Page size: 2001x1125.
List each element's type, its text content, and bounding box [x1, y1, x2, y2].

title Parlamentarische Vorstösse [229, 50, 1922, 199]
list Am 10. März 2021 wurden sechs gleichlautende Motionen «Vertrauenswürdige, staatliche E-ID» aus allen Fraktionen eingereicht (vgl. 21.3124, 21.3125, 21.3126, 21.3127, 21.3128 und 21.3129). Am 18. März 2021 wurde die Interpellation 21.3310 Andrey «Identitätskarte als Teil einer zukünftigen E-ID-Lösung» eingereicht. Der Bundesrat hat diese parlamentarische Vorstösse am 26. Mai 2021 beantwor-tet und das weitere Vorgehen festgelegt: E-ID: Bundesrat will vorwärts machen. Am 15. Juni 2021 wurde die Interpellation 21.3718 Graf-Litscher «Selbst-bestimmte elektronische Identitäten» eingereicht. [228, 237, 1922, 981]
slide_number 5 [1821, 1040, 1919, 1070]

────────────────

=== EXERCISE DETAILS ===
Write the whole of the material out again, exactly.

=== TASK RESPONSE ===
Page size: 2001x1125.
List each element's type, its text content, and bounding box [x1, y1, x2, y2].

title Parlamentarische Vorstösse [229, 50, 1922, 199]
list Am 10. März 2021 wurden sechs gleichlautende Motionen «Vertrauenswürdige, staatliche E-ID» aus allen Fraktionen eingereicht (vgl. 21.3124, 21.3125, 21.3126, 21.3127, 21.3128 und 21.3129). Am 18. März 2021 wurde die Interpellation 21.3310 Andrey «Identitätskarte als Teil einer zukünftigen E-ID-Lösung» eingereicht. Der Bundesrat hat diese parlamentarische Vorstösse am 26. Mai 2021 beantwor-tet und das weitere Vorgehen festgelegt: E-ID: Bundesrat will vorwärts machen. Am 15. Juni 2021 wurde die Interpellation 21.3718 Graf-Litscher «Selbst-bestimmte elektronische Identitäten» eingereicht. [228, 237, 1922, 981]
slide_number 5 [1821, 1040, 1919, 1070]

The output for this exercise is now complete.